If your child is active, sporty or forever breaking their specs, then maybe day or night lenses are the best option for them? If you think they won’t be able to manage contact lenses, think again.
We regularly see children under 10, some as young as 5, using lenses. It’s generally the parents fear that is worse than the reality.
Day lenses and night lenses can also be used for Myopia Control – stopping their short-sight getting worse and decreasing their risks of eye disease later in life – see more about that below.
Using the process of Orthokeratology (a.k.a Ortho-k lenses), night lenses harmlessly reshape the cornea while you sleep. Simply pop in before you go to sleep, remove in the morning – perfect sight all day without needing glasses or day lenses.
Ideal for sports (perfect vision but nothing in their eye), swimming (no more prescription goggles) and confidence (the feeling of being ‘normal’).
After 6 months of use children often remark that they forget that they have an eye problem, as the insertion/removal matches their tooth brushing routine. And with nothing on their eye or on their face to give them hassles during the day, and the ability to see clearly all the time, they forget what it’s like to not be able to see.
Perfect for holidays (beach and pools) and for spontaneous fun. They will never be held back by glasses. Many parents talk of their child’s confidence rising as soon as they start to use night lenses.
- What are night lenses? How do they work?
- Watch Rhys, age 8, handle lenses and see for the first time without glasses or day lenses
Many parents admit to not knowing the full range of day lenses, instead believing that there is only one type of day lens – soft dailies mass produced in factories in China.
The reality is that there are many type of day lenses that your optician can fit your child with, from soft to GP, specialist for myopia control to other specialist lenses that would suit your child’s need.

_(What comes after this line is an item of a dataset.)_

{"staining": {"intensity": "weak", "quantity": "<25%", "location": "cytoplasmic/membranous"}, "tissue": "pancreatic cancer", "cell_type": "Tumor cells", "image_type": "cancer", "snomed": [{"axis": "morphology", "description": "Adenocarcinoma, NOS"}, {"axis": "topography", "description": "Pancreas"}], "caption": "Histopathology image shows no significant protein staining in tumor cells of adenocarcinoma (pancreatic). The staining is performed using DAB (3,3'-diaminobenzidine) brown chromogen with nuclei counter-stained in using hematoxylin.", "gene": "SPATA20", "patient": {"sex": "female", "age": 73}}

Ask your optician about their specialist day lens options. In addition they can probably provide prescription goggles for when they go swimming.
Freedom from glasses can give children much needed confidence boosts as well as improvements to their lifestyle.
“Putting our son into a myopia control device was the best thing we ever did. His myopia (short-sight) stabilised and we have been told that he now has a 40% decreased risk of eye diseases like detached retina, myopic macular degeneration and Glaucoma when he’s older, which is brilliant. Sadly we didn’t start until he was 14 and already at -4D. We wished we would have started immediately at first diagnosis when he was 9. Our advice to parents is start early, start immediately. Long term eye health is so important”. Tom Griffiths, dad of Benjamin (in photo above)
Both day lenses and night lenses can be used for myopia control.